I personally find it jarring to hear any contemporary recording from the digital age with crackles. The incongruous sound of a crackle on a current recording sounds strange to me. It is also funny when a commemorative vinyl version of an early 90s album comes out even though the original album was never popularized in that format and hardly anybody heard it that way. These new versions are marketed as being audiophile versions, even if the true fan would probably hold on to something they enjoyed when the band made the album. Why would an original Beatles LP from 1966 be worth a lot of money and not an original first edition of a Michael Jackson Cd from the early 90s?
I enjoy vinyl, and have a massive collection but I do resent the current hipster market that has emerged. CD’s may continue on if record companies make special editions etc on CD, but for all intents and purposes these special editions can be digital-only too, so they don’t have to stick with CD. For instance some classical music collections may span several LP’s so it may be cost effective for them to be released on CD if there is still a market for physical media, but there is no reason why they can’t be download-only. Vinyl has always been the worst format for classical music, with recordings mutilated and quiet passages defiled with hideous wow, flutter, cracks and pops. For classical music, CD was great, but digital is better because well mastered recordings can be offered in a complete form. Big classical sets are sometimes impractical on vinyl, so if they continue to appear on physical media, I hope it is on CD with digital download option because I don’t want a step back in time where symphonies were edited or split up. Some great recordings were made when vinyl was the main format, but even cassettes did a better job of conveying the music than vinyl because there is nothing quite as bad as having to constantly turn sides for music that was intended to be heard uninterrupted. Sorry for the long post but some of these points may be worth discussing.
I buy new albums for a few reasons. One of the reasons why I like vinyl is because you say, CDs sound the same whether it be the first time they are played or 102nd time they are playes and my CD sounds the same as my neighbor’s CDs. But, my vinyl album changes with how it is cared for and played. Kind of like wine. Each day that passes its not the same. And my vinyl copy will sound different then my neighbor’s. Also, I have my turntable dispayed prominently in my house. CDs are not as easy to play. I can plop it into the computer but I don’t have my expensive stereo connected to my PC so I would have to listen to it over my cheap computer speakers. Which are ample for listening to Youtube vids. But, are no match for my stereo system connected to my turntable.

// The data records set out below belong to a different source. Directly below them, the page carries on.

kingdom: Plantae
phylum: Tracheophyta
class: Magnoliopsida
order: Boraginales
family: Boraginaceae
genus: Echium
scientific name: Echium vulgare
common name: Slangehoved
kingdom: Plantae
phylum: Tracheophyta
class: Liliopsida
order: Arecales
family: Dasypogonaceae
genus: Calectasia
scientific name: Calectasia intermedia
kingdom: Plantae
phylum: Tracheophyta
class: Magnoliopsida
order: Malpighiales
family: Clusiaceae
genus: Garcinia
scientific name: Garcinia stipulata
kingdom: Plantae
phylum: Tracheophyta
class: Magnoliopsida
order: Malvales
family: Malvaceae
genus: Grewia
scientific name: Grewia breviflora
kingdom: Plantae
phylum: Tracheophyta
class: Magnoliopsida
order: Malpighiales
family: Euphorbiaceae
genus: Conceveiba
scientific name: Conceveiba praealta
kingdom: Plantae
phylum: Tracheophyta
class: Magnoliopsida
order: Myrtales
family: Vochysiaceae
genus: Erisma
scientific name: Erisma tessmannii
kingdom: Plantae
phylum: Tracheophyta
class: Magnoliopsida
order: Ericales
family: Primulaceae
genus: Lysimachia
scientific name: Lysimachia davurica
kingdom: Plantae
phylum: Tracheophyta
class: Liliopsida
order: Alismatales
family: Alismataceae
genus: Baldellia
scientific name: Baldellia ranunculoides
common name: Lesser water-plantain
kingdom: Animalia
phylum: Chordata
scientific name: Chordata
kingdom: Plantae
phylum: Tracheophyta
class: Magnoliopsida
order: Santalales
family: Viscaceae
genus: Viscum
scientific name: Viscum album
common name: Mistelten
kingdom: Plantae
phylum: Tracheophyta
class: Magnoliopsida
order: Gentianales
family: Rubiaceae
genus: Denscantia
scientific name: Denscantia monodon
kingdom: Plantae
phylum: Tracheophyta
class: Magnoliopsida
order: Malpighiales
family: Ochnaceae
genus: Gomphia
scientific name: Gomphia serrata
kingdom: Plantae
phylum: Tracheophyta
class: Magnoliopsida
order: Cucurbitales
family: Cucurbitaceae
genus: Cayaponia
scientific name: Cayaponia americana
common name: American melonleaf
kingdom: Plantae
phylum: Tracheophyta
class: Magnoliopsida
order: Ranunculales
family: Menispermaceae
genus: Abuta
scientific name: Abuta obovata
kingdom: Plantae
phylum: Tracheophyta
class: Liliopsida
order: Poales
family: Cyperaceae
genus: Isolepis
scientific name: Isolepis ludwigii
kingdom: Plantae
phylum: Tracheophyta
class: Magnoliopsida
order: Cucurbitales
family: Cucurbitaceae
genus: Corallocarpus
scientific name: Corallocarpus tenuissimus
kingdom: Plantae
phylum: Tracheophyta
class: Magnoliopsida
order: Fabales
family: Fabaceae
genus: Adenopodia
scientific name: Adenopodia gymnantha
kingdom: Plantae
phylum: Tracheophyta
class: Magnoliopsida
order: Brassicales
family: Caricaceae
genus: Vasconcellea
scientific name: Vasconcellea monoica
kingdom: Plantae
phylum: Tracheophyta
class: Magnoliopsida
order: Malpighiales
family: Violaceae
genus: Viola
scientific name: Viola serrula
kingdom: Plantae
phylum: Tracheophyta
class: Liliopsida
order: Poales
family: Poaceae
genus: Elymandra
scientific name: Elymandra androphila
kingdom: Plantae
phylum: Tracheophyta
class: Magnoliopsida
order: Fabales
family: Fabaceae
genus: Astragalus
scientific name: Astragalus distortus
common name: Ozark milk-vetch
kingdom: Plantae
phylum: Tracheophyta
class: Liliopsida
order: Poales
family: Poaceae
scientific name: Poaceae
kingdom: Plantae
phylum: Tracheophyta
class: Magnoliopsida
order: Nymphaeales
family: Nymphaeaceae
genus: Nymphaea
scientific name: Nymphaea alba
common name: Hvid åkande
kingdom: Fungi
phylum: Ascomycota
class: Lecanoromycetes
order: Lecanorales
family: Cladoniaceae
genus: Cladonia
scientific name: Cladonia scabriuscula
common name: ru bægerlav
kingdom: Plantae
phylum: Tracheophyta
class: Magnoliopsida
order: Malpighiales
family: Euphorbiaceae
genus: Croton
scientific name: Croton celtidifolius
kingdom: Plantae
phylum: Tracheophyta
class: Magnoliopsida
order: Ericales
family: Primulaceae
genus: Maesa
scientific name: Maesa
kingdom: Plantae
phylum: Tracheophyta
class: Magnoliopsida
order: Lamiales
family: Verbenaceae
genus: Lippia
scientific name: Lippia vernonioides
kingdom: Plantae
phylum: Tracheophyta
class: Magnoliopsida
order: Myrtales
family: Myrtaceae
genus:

im all for cd as well but if i compare for example a track by elo called “one summer dream”which featured on their album “face the music” and was later included on the b side to the well known hit “Mr Blue Sky”.The reason some audio content sounds dissimmilar between the two formats is mainly attributed to the differances between analogue and digital recording systems and between the two,dynamics play a big part in how the final mix sounds to the listener.i wont go into the technical side of it here only to say there are plenty of videos on youtube labled “the loudness war”that will explain things in more detail.but as far as vinyl goes,dynamics are in greater presence than on a cd.